*To-do list*
(1) For each statement about the commit below, answer yes or no and quote the commit's deciding words: (a) the change performs MIME sniffing; (b) the two new test failures fail the same way in other browsers; (c) the commit has more additions than deletions.
(2) Transcribe the part of the commit below that begins at the words "While we don't" and stops after "already handles.".

Hookup mime classifier to main document loader (#39109)

While we don't perform any sniffing yet, it does now
check all relevant mime types. Before, we would only
check specific versions of specific mime types. However,
the specification is more elaborate, which MimeClassifier
already handles.

There are two new test failures, but they actually fail
in the same way in other browsers. These tests are still
being discussed what the correct behavior should be [1]

Part of #14024

[1]:
https://github.com/whatwg/mimesniff/issues/189#issuecomment-2081559661

---------

Signed-off-by: Tim van der Lippe <tvanderlippe@gmail.com>
This commit is contained in:
Tim van der Lippe 2025-09-04 10:30:55 +02:00 committed by GitHub
parent a44b98c358
commit dab195ca80
No known key found for this signature in database
GPG key ID: B5690EEEBB952194
23 changed files with 284 additions and 619 deletions

View file

@ -22,10 +22,11 @@ use html5ever::{Attribute, ExpandedName, LocalName, QualName, local_name, ns};
use hyper_serde::Serde;
use markup5ever::TokenizerResult;
use mime::{self, Mime};
use net_traits::mime_classifier::{ApacheBugFlag, MediaType, MimeClassifier, NoSniffFlag};
use net_traits::policy_container::PolicyContainer;
use net_traits::request::RequestId;
use net_traits::{
FetchMetadata, FetchResponseListener, Metadata, NetworkError, ResourceFetchTiming,
FetchMetadata, FetchResponseListener, LoadContext, Metadata, NetworkError, ResourceFetchTiming,
ResourceTimingType,
};
use profile_traits::time::{
@ -44,6 +45,7 @@ use crate::dom::bindings::codegen::Bindings::DocumentBinding::{
DocumentMethods, DocumentReadyState,
};
use crate::dom::bindings::codegen::Bindings::HTMLImageElementBinding::HTMLImageElementMethods;
use crate::dom::bindings::codegen::Bindings::HTMLMediaElementBinding::HTMLMediaElementMethods;
use crate::dom::bindings::codegen::Bindings::HTMLTemplateElementBinding::HTMLTemplateElementMethods;
use crate::dom::bindings::codegen::Bindings::NodeBinding::NodeMethods;
use crate::dom::bindings::codegen::Bindings::ShadowRootBinding::{
@ -75,6 +77,7 @@ use crate::dom::processinginstruction::ProcessingInstruction;
use crate::dom::reportingendpoint::ReportingEndpoint;
use crate::dom::shadowroot::IsUserAgentWidget;
use crate::dom::text::Text;
use crate::dom::types::{HTMLAudioElement, HTMLMediaElement, HTMLVideoElement};
use crate::dom::virtualmethods::vtable_for;
use crate::network_listener::PreInvoke;
use crate::realms::enter_realm;
@ -943,21 +946,24 @@ impl FetchResponseListener for ParserContext {
self.parser = Some(Trusted::new(&*parser));
self.submit_resource_timing();
let content_type = match content_type {
Some(ref content_type) => content_type,
None => {
// No content-type header.

[Stored records]
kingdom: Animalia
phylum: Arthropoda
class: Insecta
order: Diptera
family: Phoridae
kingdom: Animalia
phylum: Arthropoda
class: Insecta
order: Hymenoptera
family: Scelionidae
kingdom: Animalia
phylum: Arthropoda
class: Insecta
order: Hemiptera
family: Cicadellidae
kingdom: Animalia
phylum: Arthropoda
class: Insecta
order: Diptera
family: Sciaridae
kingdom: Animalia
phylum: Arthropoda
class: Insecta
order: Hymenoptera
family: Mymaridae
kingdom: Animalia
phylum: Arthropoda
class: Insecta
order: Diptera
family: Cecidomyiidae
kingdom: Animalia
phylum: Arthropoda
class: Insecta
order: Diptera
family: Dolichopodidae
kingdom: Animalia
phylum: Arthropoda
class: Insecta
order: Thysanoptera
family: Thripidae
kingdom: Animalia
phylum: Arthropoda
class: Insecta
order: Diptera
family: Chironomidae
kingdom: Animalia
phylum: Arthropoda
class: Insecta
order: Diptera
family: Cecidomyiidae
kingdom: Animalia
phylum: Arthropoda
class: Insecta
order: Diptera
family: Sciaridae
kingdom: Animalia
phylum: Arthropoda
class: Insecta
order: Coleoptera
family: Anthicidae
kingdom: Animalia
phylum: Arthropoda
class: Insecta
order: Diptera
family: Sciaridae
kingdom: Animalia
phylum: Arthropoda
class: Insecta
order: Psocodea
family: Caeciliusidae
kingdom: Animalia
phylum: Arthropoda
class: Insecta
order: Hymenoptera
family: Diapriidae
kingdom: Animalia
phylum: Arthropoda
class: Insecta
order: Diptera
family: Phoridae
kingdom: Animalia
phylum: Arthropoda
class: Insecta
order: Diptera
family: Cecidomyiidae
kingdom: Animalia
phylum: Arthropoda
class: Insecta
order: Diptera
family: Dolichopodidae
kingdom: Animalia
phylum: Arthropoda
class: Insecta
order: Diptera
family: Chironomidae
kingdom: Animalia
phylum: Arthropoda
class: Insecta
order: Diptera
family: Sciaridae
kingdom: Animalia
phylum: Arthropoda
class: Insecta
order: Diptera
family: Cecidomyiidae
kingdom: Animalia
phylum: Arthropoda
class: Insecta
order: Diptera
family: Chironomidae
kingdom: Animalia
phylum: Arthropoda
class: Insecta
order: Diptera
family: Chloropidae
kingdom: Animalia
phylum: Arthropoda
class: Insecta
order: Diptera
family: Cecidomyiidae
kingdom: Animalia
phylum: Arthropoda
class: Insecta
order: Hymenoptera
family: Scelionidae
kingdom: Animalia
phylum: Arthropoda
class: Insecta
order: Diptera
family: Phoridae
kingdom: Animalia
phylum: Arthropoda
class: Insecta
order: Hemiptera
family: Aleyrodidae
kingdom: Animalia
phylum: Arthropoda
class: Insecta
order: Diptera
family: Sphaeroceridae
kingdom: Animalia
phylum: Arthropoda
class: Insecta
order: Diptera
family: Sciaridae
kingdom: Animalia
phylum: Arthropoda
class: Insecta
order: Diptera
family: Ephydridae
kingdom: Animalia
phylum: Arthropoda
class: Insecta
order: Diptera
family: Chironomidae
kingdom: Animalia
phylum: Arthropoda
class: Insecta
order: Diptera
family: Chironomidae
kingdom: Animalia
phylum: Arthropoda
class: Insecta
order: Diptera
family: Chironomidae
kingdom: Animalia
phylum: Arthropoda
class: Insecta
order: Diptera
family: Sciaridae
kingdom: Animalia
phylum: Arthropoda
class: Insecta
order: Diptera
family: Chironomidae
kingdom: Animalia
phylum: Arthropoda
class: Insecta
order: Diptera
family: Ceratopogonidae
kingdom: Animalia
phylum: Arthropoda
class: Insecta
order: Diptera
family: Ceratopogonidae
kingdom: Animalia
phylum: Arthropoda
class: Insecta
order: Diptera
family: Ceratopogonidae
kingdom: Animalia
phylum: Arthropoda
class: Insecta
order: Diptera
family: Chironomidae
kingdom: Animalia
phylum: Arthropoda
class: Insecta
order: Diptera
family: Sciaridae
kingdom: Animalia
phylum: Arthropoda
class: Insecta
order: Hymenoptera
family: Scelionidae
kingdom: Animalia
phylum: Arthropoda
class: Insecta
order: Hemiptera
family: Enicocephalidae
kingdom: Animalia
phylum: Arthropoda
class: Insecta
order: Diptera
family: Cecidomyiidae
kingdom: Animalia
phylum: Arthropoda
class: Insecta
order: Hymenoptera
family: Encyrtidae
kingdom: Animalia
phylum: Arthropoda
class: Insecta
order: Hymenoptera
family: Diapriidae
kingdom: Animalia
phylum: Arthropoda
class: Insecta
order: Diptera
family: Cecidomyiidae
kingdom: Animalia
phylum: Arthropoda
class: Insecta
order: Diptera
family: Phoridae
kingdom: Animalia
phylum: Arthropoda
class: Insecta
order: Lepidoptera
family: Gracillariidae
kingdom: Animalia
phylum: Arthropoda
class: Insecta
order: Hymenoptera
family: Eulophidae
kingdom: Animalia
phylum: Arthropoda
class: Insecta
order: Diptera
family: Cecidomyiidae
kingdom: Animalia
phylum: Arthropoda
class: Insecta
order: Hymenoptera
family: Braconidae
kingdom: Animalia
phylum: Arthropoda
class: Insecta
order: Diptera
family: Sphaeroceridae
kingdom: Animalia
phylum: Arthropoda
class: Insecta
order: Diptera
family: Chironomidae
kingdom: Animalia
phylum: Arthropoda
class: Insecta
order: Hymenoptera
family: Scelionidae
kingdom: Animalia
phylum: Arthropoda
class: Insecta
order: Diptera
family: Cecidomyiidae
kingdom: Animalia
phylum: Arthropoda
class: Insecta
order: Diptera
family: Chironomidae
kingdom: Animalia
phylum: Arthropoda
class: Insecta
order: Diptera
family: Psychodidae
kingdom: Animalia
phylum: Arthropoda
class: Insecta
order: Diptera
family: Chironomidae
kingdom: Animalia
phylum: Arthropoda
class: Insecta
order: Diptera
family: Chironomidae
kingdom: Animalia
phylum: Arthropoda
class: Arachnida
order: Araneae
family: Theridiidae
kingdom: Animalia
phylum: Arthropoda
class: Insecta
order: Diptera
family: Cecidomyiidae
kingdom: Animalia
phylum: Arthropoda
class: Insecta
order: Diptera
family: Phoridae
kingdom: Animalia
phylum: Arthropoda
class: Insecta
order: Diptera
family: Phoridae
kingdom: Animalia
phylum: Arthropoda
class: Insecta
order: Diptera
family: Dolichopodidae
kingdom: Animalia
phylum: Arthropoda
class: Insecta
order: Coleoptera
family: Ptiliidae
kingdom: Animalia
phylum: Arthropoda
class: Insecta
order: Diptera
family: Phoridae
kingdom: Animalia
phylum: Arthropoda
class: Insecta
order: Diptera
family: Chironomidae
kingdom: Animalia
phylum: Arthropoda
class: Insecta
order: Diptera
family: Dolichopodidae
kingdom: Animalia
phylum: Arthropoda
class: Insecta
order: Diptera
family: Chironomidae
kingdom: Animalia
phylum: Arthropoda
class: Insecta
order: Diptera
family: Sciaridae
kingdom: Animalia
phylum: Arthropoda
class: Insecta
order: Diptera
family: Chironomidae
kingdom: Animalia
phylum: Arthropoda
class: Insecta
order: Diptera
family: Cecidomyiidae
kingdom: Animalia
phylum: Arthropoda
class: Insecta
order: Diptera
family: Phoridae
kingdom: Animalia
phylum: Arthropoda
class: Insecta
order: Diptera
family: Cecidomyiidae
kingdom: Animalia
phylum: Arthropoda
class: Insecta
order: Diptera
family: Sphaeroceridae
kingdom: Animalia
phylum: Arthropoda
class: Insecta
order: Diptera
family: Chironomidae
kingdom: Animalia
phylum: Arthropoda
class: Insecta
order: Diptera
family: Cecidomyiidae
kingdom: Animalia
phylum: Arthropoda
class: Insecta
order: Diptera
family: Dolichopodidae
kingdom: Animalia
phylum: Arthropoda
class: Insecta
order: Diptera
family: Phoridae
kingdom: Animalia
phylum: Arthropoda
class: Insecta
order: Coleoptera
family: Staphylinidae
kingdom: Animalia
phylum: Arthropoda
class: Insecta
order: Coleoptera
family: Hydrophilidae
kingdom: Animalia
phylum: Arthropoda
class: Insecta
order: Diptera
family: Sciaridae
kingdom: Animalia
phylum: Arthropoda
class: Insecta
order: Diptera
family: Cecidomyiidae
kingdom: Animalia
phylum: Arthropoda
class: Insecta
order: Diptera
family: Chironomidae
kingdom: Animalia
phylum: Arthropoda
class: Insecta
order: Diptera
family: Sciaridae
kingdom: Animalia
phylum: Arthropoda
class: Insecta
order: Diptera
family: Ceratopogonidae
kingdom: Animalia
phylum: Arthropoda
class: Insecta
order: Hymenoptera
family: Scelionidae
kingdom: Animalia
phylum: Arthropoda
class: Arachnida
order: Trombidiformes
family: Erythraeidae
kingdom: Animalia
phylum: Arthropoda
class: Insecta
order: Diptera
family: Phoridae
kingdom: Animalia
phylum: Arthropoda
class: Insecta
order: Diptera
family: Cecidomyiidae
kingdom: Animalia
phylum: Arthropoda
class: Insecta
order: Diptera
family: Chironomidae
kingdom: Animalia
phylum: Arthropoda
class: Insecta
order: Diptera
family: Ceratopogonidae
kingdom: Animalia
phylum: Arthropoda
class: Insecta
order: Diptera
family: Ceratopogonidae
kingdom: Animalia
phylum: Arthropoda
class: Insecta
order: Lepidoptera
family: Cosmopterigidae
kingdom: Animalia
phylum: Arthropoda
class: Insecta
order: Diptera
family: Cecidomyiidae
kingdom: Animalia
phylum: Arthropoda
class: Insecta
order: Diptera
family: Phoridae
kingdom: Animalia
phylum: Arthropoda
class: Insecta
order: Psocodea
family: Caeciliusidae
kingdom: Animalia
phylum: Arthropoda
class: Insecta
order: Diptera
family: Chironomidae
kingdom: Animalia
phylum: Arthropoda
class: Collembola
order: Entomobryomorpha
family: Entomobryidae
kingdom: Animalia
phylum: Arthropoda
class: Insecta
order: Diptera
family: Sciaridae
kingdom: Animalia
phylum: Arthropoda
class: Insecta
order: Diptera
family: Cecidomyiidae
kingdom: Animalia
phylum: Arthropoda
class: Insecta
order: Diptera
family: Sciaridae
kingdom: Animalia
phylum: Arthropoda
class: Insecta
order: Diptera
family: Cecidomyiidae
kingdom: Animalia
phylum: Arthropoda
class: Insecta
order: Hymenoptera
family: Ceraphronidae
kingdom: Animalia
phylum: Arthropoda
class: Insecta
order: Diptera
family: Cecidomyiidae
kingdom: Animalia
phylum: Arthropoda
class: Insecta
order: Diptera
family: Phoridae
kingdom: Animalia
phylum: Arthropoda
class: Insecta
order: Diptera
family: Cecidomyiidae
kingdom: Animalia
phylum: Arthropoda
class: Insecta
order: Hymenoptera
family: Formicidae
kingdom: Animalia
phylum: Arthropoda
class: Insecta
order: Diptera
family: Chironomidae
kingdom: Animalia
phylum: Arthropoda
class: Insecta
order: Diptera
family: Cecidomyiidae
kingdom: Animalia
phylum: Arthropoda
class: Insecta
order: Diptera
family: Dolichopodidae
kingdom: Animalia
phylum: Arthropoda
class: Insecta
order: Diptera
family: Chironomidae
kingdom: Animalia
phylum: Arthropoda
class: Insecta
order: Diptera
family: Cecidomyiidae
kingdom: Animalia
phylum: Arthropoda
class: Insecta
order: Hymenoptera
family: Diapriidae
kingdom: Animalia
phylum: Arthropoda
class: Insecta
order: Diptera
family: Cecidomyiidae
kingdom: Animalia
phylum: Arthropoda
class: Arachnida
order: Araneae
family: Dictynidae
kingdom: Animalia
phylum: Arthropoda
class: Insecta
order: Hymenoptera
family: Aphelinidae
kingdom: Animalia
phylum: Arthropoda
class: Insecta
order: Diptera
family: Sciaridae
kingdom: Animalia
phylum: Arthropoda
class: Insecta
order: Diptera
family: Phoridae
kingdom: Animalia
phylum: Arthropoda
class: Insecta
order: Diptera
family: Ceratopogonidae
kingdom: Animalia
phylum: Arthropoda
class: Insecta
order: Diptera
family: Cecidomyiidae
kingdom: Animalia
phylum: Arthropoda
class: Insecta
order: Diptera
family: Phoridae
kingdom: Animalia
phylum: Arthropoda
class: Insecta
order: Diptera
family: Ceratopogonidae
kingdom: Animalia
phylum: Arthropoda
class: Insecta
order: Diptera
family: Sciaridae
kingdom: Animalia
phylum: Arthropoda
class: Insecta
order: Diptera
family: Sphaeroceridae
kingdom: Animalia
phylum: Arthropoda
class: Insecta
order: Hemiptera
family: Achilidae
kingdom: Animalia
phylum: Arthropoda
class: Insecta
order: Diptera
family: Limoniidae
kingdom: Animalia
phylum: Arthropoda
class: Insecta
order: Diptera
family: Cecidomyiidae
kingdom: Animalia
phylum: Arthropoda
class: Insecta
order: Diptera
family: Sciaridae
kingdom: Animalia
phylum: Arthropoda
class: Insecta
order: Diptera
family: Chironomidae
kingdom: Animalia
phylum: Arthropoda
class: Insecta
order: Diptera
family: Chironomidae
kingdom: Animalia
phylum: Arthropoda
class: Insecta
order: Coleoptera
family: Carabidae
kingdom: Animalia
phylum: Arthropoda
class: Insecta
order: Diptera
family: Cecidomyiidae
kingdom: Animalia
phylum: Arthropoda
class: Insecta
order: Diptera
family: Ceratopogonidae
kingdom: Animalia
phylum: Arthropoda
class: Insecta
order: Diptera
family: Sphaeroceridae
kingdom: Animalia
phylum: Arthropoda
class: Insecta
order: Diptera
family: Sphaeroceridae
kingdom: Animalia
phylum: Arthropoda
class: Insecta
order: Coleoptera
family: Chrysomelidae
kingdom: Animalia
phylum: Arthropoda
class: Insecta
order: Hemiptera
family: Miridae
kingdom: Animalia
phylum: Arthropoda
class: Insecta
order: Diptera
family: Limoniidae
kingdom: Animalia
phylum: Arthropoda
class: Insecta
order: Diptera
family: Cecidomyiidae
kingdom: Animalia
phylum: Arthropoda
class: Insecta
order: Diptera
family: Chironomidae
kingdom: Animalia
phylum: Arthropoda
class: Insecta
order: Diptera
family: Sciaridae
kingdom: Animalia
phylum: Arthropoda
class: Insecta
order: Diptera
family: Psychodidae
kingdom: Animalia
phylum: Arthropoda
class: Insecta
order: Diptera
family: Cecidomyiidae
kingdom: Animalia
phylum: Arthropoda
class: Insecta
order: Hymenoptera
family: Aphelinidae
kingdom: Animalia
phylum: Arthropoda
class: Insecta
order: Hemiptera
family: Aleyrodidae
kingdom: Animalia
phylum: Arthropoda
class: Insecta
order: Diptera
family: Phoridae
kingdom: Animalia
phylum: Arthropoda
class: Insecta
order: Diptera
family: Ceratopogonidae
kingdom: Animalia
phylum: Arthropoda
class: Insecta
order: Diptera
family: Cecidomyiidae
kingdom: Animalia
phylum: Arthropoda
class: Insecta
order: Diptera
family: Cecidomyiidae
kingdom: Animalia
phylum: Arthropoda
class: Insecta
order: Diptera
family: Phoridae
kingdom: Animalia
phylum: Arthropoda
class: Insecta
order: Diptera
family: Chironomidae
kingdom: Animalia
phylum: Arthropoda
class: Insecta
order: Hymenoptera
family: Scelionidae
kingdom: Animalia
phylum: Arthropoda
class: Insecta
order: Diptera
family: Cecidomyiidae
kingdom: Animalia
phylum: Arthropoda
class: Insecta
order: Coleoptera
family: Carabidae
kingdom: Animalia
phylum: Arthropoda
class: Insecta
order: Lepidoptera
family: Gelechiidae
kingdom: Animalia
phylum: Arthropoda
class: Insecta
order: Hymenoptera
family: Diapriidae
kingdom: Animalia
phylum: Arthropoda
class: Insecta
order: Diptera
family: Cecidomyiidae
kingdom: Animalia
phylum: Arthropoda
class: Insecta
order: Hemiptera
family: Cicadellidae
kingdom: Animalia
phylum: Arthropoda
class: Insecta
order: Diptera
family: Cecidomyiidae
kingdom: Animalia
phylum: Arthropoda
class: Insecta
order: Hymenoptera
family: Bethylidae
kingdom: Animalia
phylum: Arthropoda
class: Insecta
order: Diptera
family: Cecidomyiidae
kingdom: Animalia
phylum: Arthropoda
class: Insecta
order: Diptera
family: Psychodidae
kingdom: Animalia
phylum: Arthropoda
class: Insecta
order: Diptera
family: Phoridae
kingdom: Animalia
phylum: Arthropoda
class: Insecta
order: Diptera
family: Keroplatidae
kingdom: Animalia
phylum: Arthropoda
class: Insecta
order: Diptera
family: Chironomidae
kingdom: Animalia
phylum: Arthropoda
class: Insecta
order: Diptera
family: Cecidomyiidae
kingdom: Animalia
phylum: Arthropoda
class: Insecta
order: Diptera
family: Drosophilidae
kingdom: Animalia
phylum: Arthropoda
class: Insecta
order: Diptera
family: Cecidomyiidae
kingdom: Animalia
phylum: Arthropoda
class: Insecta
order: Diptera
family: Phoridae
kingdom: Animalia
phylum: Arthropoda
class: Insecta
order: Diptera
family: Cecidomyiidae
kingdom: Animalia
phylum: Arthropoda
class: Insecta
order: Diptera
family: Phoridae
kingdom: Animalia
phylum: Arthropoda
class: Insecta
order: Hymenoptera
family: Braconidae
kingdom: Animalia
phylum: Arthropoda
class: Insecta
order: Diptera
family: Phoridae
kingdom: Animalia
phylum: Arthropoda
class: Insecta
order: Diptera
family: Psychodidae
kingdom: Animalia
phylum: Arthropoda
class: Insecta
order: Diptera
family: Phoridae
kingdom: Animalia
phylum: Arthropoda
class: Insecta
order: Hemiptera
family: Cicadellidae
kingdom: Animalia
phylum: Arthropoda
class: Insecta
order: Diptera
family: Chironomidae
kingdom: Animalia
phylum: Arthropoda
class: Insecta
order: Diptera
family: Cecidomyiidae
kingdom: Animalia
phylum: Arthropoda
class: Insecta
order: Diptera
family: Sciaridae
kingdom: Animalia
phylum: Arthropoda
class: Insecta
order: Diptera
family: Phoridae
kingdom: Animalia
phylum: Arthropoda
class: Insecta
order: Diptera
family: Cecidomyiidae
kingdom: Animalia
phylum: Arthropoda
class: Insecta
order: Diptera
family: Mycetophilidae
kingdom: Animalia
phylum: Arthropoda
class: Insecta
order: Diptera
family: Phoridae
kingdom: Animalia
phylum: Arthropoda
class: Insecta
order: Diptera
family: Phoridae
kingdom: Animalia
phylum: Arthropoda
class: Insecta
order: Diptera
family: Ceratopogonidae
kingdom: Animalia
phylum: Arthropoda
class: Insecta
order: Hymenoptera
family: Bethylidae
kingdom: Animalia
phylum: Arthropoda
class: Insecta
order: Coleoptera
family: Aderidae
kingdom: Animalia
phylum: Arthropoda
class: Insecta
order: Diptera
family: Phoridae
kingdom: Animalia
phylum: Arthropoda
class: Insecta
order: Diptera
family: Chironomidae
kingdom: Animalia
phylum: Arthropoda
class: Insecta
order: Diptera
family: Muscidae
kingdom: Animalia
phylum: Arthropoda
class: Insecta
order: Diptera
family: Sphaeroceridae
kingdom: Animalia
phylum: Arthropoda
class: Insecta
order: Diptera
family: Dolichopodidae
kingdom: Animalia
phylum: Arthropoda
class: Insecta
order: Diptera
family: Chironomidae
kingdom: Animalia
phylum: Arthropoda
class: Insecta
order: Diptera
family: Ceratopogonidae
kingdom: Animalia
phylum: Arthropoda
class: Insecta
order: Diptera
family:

*Answers to the tasks*
(1)
(a) No: "While we don't perform any sniffing yet"
(b) Yes: "they actually fail in the same way in other browsers"
(c) No: "284 additions and 619 deletions"

(2)
While we don't perform any sniffing yet, it does now
check all relevant mime types. Before, we would only
check specific versions of specific mime types. However,
the specification is more elaborate, which MimeClassifier
already handles.